La zona inferior de Q.bo está preparada para acoger una eventual base de recarga autónoma, al más puro estilo de las aspiradoras robóticas.

Ahora pasamos a ver qué esconde el interior de Q.bo y ver si sigue la misma tónica de alta calidad como lo que llevamos visto hasta ahora:

 
Otra grata sorpresa, aún mayor si cabe. Todo el interior se presenta muy bien organizado y cuidado hasta el más mínimo detalle, con los cables bien agrupados.

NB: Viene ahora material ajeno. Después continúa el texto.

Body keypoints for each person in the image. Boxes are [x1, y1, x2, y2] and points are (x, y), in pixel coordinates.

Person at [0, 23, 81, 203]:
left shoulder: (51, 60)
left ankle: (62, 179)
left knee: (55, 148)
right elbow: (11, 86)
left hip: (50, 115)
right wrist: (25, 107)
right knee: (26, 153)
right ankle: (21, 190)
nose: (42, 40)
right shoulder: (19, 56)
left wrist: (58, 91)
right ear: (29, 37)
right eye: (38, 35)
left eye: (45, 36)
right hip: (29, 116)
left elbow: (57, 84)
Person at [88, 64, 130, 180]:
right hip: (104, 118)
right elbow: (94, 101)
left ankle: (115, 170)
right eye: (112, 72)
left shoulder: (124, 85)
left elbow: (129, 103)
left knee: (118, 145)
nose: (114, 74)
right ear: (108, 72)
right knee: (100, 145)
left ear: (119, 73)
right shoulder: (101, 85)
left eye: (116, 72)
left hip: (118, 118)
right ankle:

En el centro, el corazón del robot, un procesador i3 de bajo consumo, incrustado en una placa base Intel en formato Mini-ITX. A la derecha de la placa, el disco SSD y a la parte de abajo, la placa controladora de los motores, ultrasonidos e infrarrojos. Detrás de la placa base, oculta en la fotografía, una batería Life-Po con una autonomía media de unas 3 horas y los motores EMG30 que mueven las grandes ruedas del robot. Además dispone de diversas controladoras situadas en la cabeza, junto a cuatro servos para los movimiento de los párpados, cabeza, etc, etc. Todo un concentrado de tecnología en un espacio reducido y muy bien planificado.

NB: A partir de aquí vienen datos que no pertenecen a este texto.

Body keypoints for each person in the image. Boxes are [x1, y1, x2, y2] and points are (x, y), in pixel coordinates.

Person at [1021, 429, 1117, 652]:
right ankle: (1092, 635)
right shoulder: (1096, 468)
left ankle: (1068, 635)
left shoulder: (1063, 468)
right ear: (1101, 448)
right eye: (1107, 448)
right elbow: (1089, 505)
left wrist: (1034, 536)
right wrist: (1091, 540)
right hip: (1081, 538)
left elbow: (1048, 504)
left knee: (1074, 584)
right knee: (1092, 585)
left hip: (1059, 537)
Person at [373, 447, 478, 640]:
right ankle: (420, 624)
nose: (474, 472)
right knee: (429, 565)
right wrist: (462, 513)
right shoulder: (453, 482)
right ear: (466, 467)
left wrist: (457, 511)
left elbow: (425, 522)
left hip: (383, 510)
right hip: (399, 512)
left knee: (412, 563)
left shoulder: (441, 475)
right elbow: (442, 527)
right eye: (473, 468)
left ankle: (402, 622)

Después de observar todo el interior detenidamente, no cabe duda de que tengo ante mí, una plataforma robótica de una calidad impresionante, que está a un nivel superior que lo visto hasta ahora y creo firmemente que los aficionados tenemos que estar de enhorabuena ante esta pequeña obra de ingeniería.
Teniendo entre nosotros una plataforma estándar y Open Source como Q.bo, el avance en Inteligencia Artificial debería ser exponencial. Para ello, se cuenta con una comunidad de usuarios que a través de diversas herramientas (foro, Wiki, etc) tratarán de desarrollar nuevo hardware para el robot, así como nuevas aplicaciones de software y evolucionar su sistema operativo específico (OpenQ.bo distro), creado por TheCorpora y basado en una distribución Linux de Ubuntu.

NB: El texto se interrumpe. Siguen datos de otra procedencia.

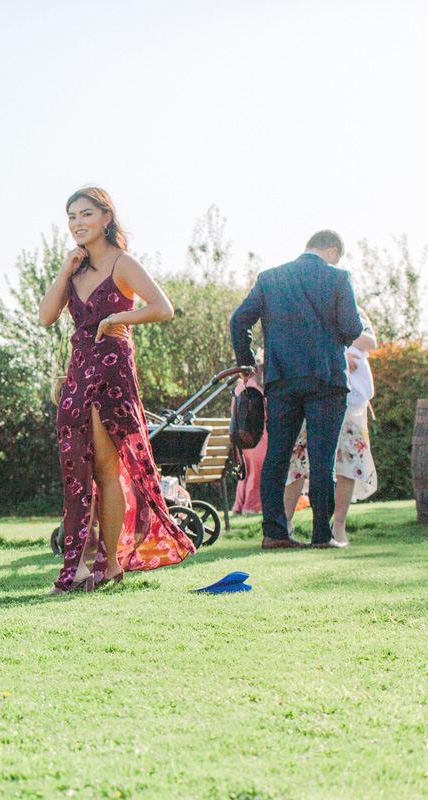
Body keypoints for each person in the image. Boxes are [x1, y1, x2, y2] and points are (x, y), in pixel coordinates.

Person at [36, 187, 194, 594]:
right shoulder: (75, 268)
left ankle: (106, 566)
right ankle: (81, 565)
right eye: (71, 217)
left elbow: (162, 307)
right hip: (78, 371)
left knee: (105, 470)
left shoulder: (123, 263)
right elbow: (45, 317)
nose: (77, 223)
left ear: (106, 218)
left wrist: (117, 318)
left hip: (112, 371)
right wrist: (64, 270)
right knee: (76, 471)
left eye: (85, 214)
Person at [231, 230, 364, 549]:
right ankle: (322, 535)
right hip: (326, 378)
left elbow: (239, 321)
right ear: (332, 251)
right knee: (322, 458)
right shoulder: (337, 277)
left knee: (277, 456)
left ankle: (274, 533)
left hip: (280, 379)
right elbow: (352, 329)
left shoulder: (270, 278)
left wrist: (247, 363)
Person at [283, 308, 378, 547]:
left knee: (348, 461)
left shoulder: (353, 310)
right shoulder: (310, 305)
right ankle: (284, 523)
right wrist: (338, 353)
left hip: (351, 402)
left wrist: (337, 342)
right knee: (300, 460)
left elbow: (370, 341)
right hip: (316, 393)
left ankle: (338, 526)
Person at [232, 357, 267, 516]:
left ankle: (239, 505)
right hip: (255, 435)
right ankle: (251, 506)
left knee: (245, 471)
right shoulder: (255, 391)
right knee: (257, 470)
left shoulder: (240, 389)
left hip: (241, 436)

Sólo queda felicitar a todo el equipo de desarrollo de TheCorpora por tan magnífico trabajo realizado en esta creación.
¡Q.bo ya es una realidad!

3 comentarios:

Juan Rived dijo...

Es el post que me hubiera gustado hacer yo, enhorabuena por el post y por el precioso Q.bo!

Juan Rived dijo...
Este comentario ha sido eliminado por el autor.
Ramon mas alberola dijo...

Gracias Juan. Te comprendo porque sé que eres un gran seguidor de Q.bo.